<<<<
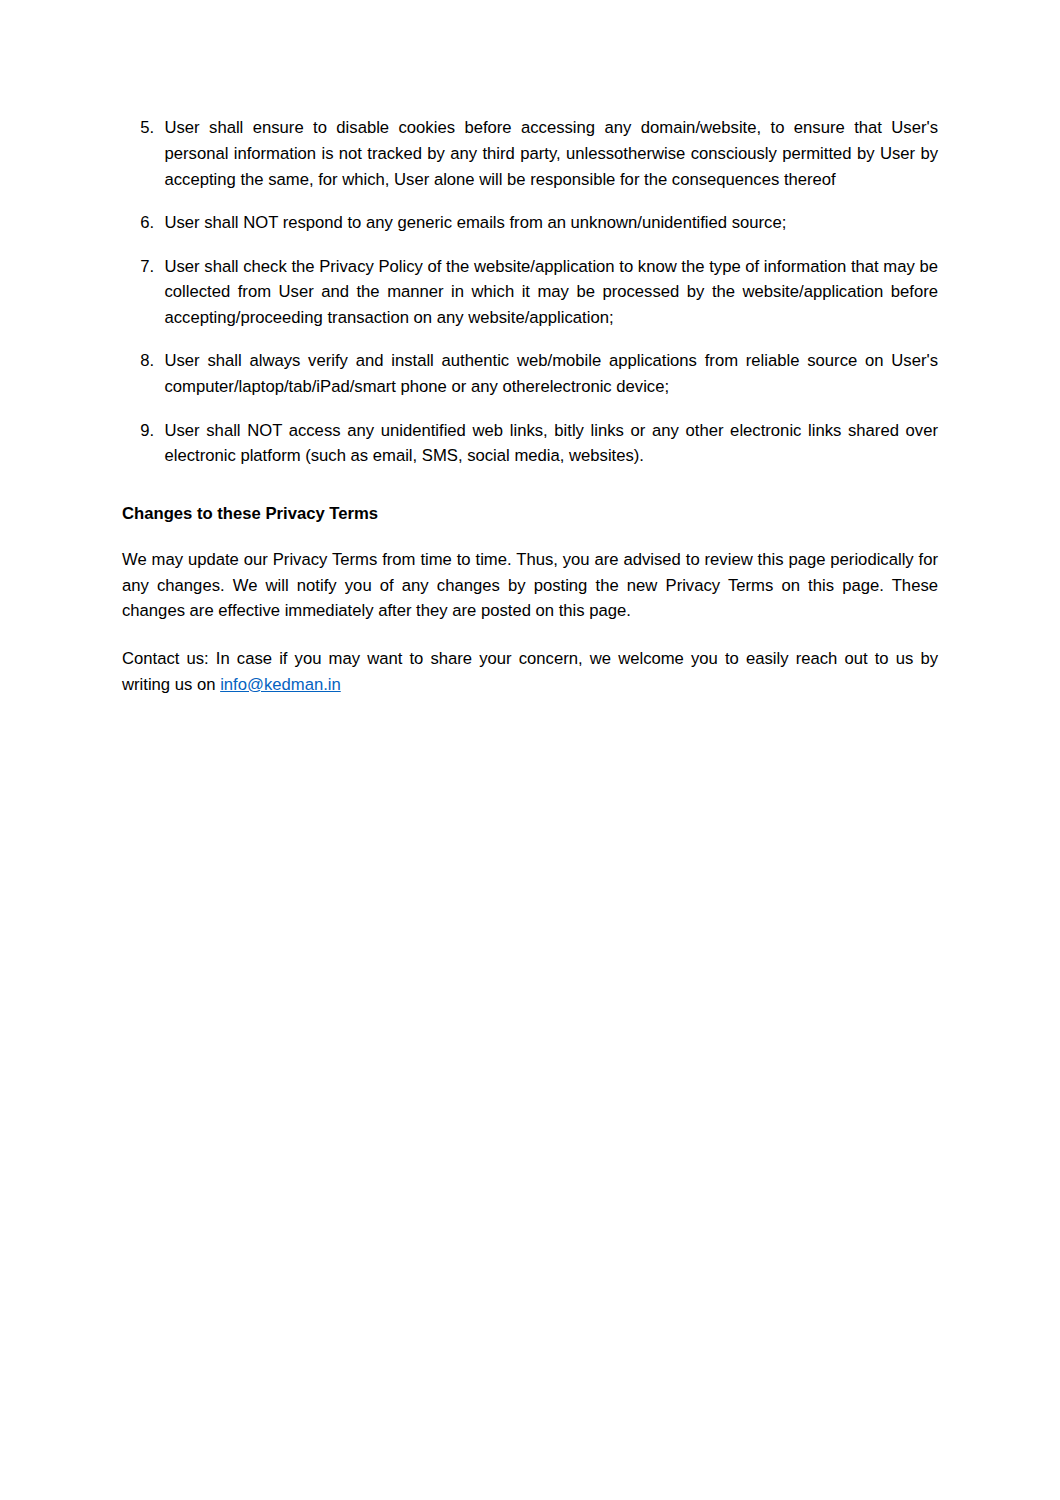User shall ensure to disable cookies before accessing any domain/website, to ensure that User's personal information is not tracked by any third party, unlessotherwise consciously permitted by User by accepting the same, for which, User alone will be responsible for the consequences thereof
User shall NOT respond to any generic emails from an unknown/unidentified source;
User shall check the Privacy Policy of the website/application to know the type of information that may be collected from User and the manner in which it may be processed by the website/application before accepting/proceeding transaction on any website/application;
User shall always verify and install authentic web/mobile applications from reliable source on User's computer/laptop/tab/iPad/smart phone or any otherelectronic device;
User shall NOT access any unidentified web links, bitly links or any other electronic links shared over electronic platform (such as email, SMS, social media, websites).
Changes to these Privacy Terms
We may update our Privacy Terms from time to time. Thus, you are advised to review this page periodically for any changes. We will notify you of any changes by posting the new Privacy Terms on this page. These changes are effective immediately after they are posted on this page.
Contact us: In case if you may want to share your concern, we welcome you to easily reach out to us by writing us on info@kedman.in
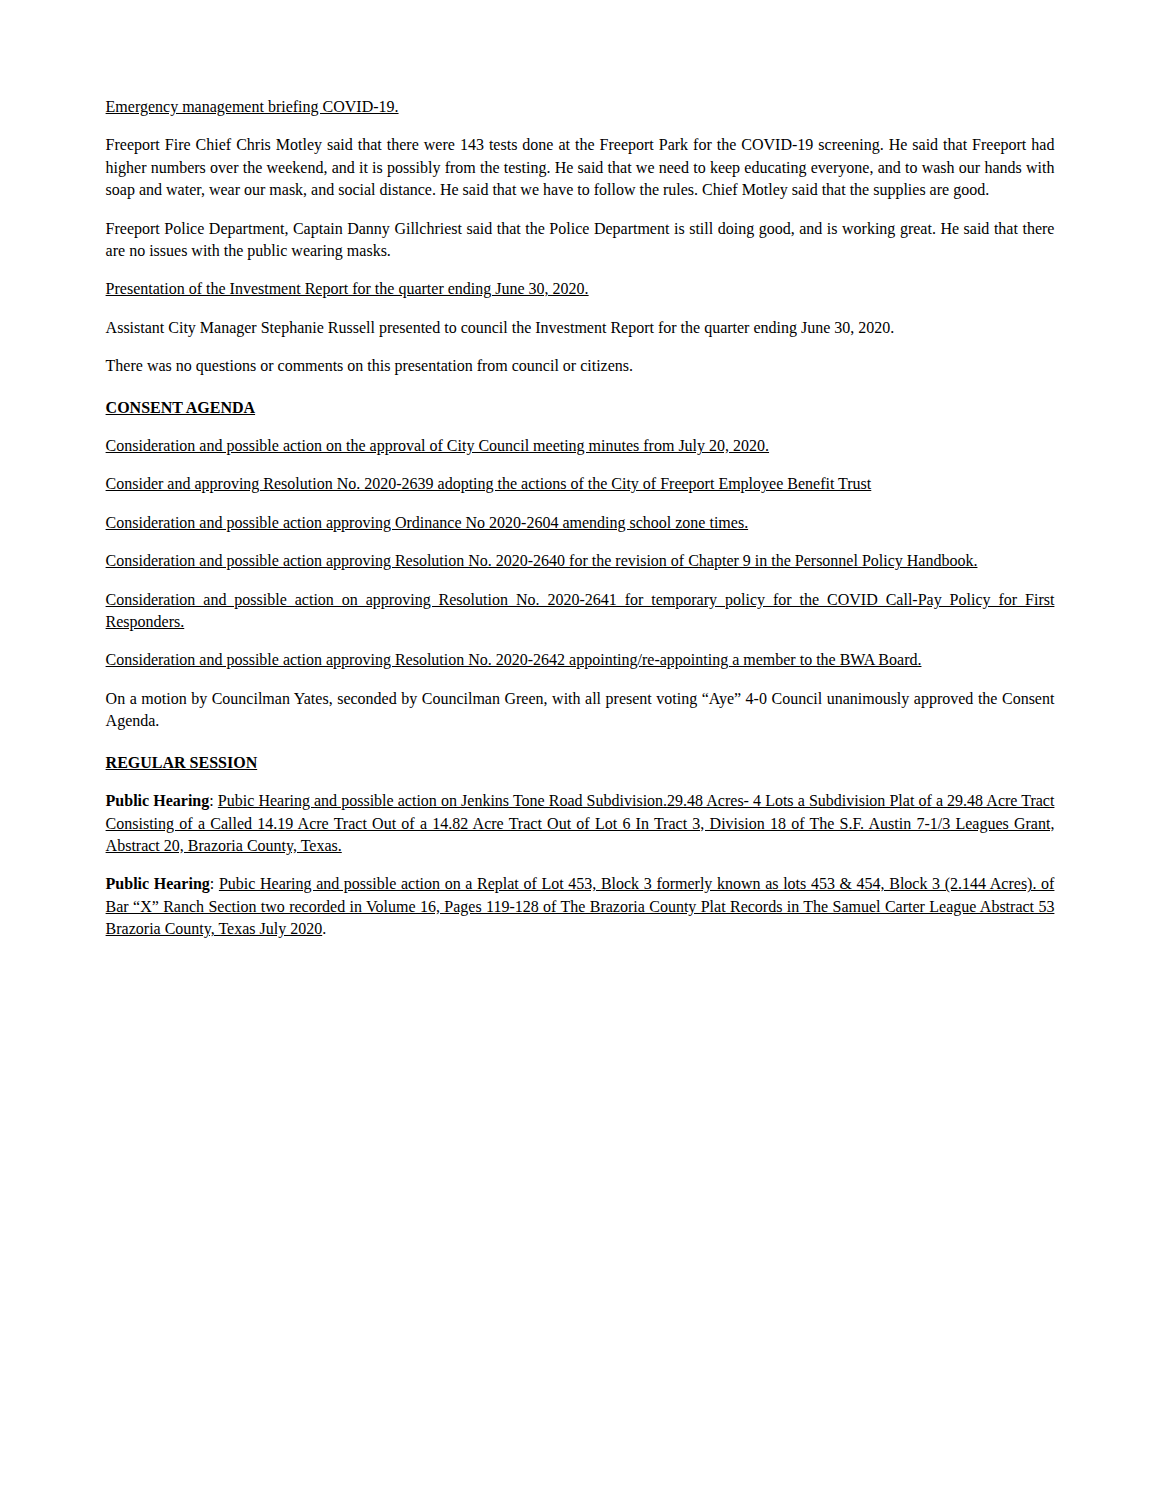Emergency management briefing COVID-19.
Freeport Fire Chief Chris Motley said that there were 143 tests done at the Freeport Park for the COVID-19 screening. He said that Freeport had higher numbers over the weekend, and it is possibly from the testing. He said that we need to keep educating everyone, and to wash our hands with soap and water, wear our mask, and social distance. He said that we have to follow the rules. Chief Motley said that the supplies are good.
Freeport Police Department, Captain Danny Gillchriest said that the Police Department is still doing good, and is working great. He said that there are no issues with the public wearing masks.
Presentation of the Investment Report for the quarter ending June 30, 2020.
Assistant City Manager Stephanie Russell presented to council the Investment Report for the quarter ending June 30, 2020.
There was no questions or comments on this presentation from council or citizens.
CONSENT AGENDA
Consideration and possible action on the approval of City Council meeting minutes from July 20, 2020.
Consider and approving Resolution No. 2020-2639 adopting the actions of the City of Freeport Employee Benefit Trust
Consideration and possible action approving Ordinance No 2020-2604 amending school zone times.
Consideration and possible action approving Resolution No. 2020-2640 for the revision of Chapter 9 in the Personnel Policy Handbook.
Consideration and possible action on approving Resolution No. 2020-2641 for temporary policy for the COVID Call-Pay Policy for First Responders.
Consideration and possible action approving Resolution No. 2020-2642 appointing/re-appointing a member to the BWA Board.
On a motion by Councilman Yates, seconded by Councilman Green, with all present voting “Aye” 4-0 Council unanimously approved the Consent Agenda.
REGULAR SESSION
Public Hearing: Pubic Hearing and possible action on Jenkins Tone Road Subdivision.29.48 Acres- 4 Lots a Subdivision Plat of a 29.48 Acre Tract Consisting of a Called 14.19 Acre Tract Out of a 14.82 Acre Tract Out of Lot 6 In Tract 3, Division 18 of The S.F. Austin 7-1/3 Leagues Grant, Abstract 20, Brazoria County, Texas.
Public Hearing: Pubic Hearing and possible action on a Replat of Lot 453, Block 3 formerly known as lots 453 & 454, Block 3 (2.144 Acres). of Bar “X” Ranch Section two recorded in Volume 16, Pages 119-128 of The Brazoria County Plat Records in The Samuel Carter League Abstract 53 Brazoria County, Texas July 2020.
>>>>
- _TASK TO COMPLETE_: Using the material above, set down every line exactly, but skip the pictures.

- _RESPONSE_:
User shall ensure to disable cookies before accessing any domain/website, to ensure that User's personal information is not tracked by any third party, unlessotherwise consciously permitted by User by accepting the same, for which, User alone will be responsible for the consequences thereof
User shall NOT respond to any generic emails from an unknown/unidentified source;
User shall check the Privacy Policy of the website/application to know the type of information that may be collected from User and the manner in which it may be processed by the website/application before accepting/proceeding transaction on any website/application;
User shall always verify and install authentic web/mobile applications from reliable source on User's computer/laptop/tab/iPad/smart phone or any otherelectronic device;
User shall NOT access any unidentified web links, bitly links or any other electronic links shared over electronic platform (such as email, SMS, social media, websites).
Changes to these Privacy Terms
We may update our Privacy Terms from time to time. Thus, you are advised to review this page periodically for any changes. We will notify you of any changes by posting the new Privacy Terms on this page. These changes are effective immediately after they are posted on this page.
Contact us: In case if you may want to share your concern, we welcome you to easily reach out to us by writing us on info@kedman.in
Emergency management briefing COVID-19.
Freeport Fire Chief Chris Motley said that there were 143 tests done at the Freeport Park for the COVID-19 screening. He said that Freeport had higher numbers over the weekend, and it is possibly from the testing. He said that we need to keep educating everyone, and to wash our hands with soap and water, wear our mask, and social distance. He said that we have to follow the rules. Chief Motley said that the supplies are good.
Freeport Police Department, Captain Danny Gillchriest said that the Police Department is still doing good, and is working great. He said that there are no issues with the public wearing masks.
Presentation of the Investment Report for the quarter ending June 30, 2020.
Assistant City Manager Stephanie Russell presented to council the Investment Report for the quarter ending June 30, 2020.
There was no questions or comments on this presentation from council or citizens.
CONSENT AGENDA
Consideration and possible action on the approval of City Council meeting minutes from July 20, 2020.
Consider and approving Resolution No. 2020-2639 adopting the actions of the City of Freeport Employee Benefit Trust
Consideration and possible action approving Ordinance No 2020-2604 amending school zone times.
Consideration and possible action approving Resolution No. 2020-2640 for the revision of Chapter 9 in the Personnel Policy Handbook.
Consideration and possible action on approving Resolution No. 2020-2641 for temporary policy for the COVID Call-Pay Policy for First Responders.
Consideration and possible action approving Resolution No. 2020-2642 appointing/re-appointing a member to the BWA Board.
On a motion by Councilman Yates, seconded by Councilman Green, with all present voting “Aye” 4-0 Council unanimously approved the Consent Agenda.
REGULAR SESSION
Public Hearing: Pubic Hearing and possible action on Jenkins Tone Road Subdivision.29.48 Acres- 4 Lots a Subdivision Plat of a 29.48 Acre Tract Consisting of a Called 14.19 Acre Tract Out of a 14.82 Acre Tract Out of Lot 6 In Tract 3, Division 18 of The S.F. Austin 7-1/3 Leagues Grant, Abstract 20, Brazoria County, Texas.
Public Hearing: Pubic Hearing and possible action on a Replat of Lot 453, Block 3 formerly known as lots 453 & 454, Block 3 (2.144 Acres). of Bar “X” Ranch Section two recorded in Volume 16, Pages 119-128 of The Brazoria County Plat Records in The Samuel Carter League Abstract 53 Brazoria County, Texas July 2020.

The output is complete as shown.